* _REQUIREMENT_
Decide whether each statement below agrees with the post on estimating the future of science. Answer yes or no for each and quote the words from the post that decide it.
1. The proposed framework depends on close connections between explaining the past and estimating the future.
2. The post treats historiography of science as mainly a description of sciences in the past.
3. The post holds that the past should be categorized before establishing what happened and why.

In this last post before August, I sketch a conceptual framework for estimating the future of science. The framework relies on the close connections between explaining the past and estimating the future.
My dissertation and the work surrounding it focused on the question of how to understand the development of science. I have argued that
1. Historiography of science is best understood as the study of how and why the present science came into existence.
2. Historiographical explanations exhibit patterns of counterfactual dependencies.
3. An explanation tells why some X rather than an interesting alternative Y is the case.
How do we get a framework for estimating the future from these claims? (I will summarize the idea in a picture at the end of the post.)
The first claim (1.) says that the historiography of science should make understandable the causal chains that led to the present science. This has two implications for the estimating of the future:
(I) Historiography of science is not (mainly) a description of sciences in the past. Rather, it is an account of how different processes affected the way science developed to where it is now. The relevance of this “ontological” definition of the history of science is that (i) it avoids conceptual debates about what counts as a science (especially in the past when things were differently), and (ii) it allows us to see how science depends on non-scientific practices and events as well as on its “internal” developments. We should first know what happened and why, and only then – if there is any need – discuss the appropriate ways to categorize the past.

* _DATA SECTION_
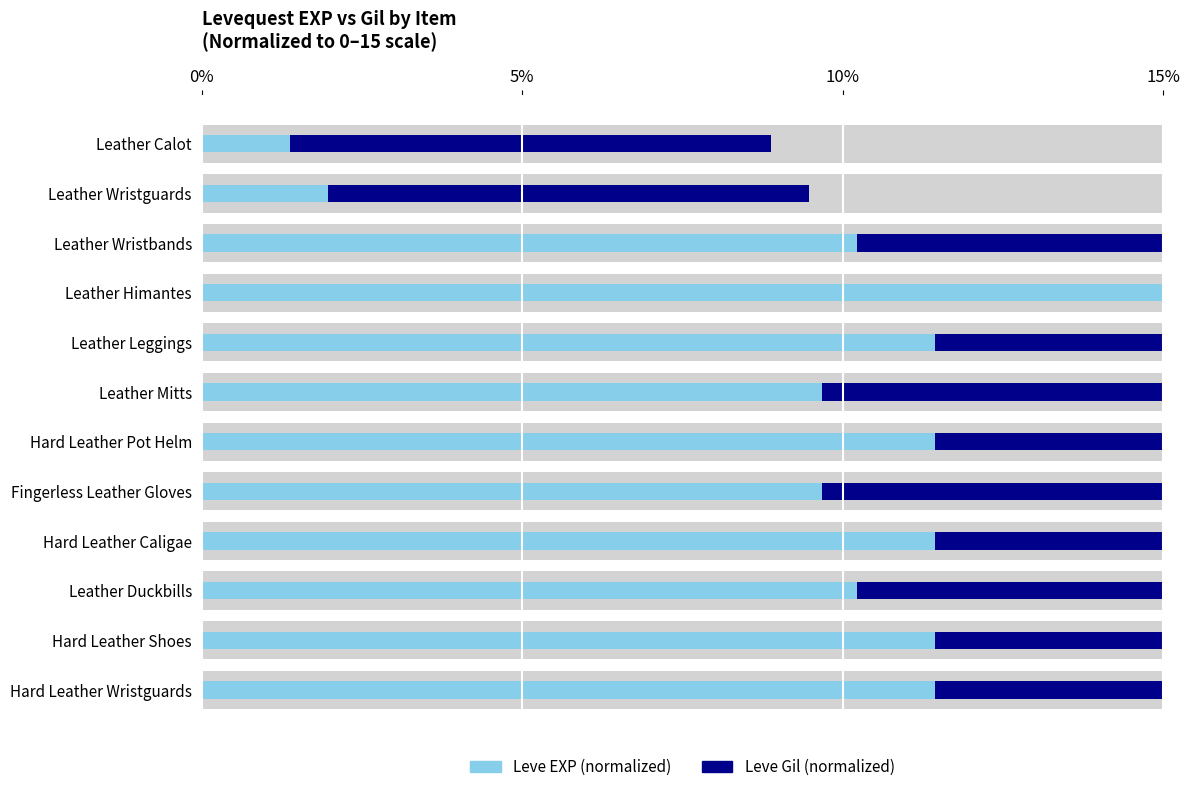

How many bars are there in each group?

2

* _REPLY TO THE EXERCISE_
1. Yes: "The framework relies on the close connections between explaining the past and estimating the future."
2. No: "Historiography of science is not (mainly) a description of sciences in the past."
3. No: "We should first know what happened and why, and only then – if there is any need – discuss the appropriate ways to categorize the past."